Il sito ufficiale della manifestazione riporta una nuova cifra record, con oltre 78000 presenze registrate nell'arco di quattro giorni, che hanno confermato la qualità e la validità di un progetto che ormai da sette anni sintetizza l'aspetto editoriale/commerciale e quello culturale, portando a Catania l'eccellenza della cultura pop e del fumetto italiano e mondiale.

Nel corso dell'ultima giornata si è svolta la consueta asta di beneficenza, durante la quale sono state battute le opere offerte dagli artisti ospiti della manifestazione.
Se i proventi dell'asta del 2016 sono serviti a ristrutturare una piazza della città, molto frequentata da ragazzi e famiglie, i fondi raccolti quest'anno saranno destinati alla costruzione di una sala multimediale per il reparto di Oncologia Pediatrica del Policlinico di Catania in collaborazione con Mandarin SPA che si occuperà della connettività. Un secondo eventuale step sarà la costruzione di una "Bambinopoli" nel quartiere catanese di San Berillo.

Tante e tutte molto belle le opere presentate, con basi d'asta volutamente basse per consentire un po' "a tutte le tasche" l'accesso alle offerte.

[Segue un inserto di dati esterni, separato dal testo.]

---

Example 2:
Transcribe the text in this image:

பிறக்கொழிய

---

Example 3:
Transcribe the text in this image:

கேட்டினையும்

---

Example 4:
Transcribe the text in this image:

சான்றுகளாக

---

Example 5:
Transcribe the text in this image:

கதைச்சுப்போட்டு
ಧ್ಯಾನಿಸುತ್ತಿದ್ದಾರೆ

Anche se, per singola battitura, non sono stati raggiunti numeri astronomici, spesso inferiori al valore reale delle opere offerte da un ampio parterre di artisti, il notevole numero di opere ha consentito comunque di totalizzare una somma considerevole.

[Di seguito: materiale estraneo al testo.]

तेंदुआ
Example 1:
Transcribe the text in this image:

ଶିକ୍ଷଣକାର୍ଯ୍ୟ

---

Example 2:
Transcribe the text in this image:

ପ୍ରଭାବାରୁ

Tra le opere presentate, il "podio" finale ha visto sul gradino più alto un "Topo Maltese" di Giorgio Cavazzano, a colori, che ha raggiunto la cifra di 600€. Quindi un Dottor Destino di Alex Maleev è stato aggiudicato a 500€ e un Batman di Giuseppe Camuncoli a 380.

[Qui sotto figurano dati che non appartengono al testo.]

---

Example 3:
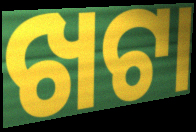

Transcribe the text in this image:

ଖଟା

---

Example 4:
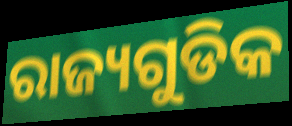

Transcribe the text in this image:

ରାଜ୍ୟଗୁଡିକ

Bella la tela di Yoshiyasu Tamura, battuta a 350 euro e bellissimo il Ghost Rider, sempre su tela, di Mark Texeira, che ha raggiunto la stessa cifra.

Un Batman di Gianluca Gugliotta è stato battuto a 300 euro, mentre la tela di Giulio Rincione, davvero particolare, si è fermata a soli 270.

Simone Bianchi, come ogni anno, ha offerto una sua tavola, questa volta da New Avengers, che è stata aggiudicata per 230 euro.

Un disegno di Matteo Scalera ha raggiunto quota 200 euro, tanto quanto un bellissimo acrilico su tela di Aleksi Briclot.

Gambadilegno di Stefano Intini ha contribuito alla causa con 175 euro, Dylan Dog di Luigi Siniscalchi con 160 e il Fantomius di Marco Gervasio con 150, proprio come la bellissima Poison Ivy ad acquerello di Esad Ribic.

Mirka Andolfo ha messo in campo una sua Wonder Woman a colori, arrivata a 115 euro e Sara Pichelli una bellissima ballerina a matita, fermatasi a 100 euro.

Così come di più avrebbero meritato il Cico "siciliano" di Walter Venturi e la bellissima Catwoman a matita di Otto Schmidt, fermatisi a soli 95 euro.

A 80 euro sono stati battuti un disegno di Tony Sandoval, quello di Davide "Daw" Berardi, la Nazivegan Heidi di Don Alemanno e il Mercurio Loi di Matteo Mosca.
Val Romeo, Stefano Bonfanti e Sio hanno contribuito con disegni battuti a 50 euro, e 30 euro Mark Texeira con due stampe.

Sono rimaste invendute delle opere che invece avrebbero meritato maggiore attenzione, come quelle offerte, in ordine sparso, da Roberto Recchioni, Florinda Zanetti, Emiliano Mammucari, Christian Cornia, Emiliano Santalucia, Vincenzo Salvo, Boban Pesov, Alessandra Patanè, Fabrizio Mazzotta e Bartolomeo Seguì.

La prossima edizione di Etna Comics si svolgerà dal 31 maggio al 3 giugno 2018.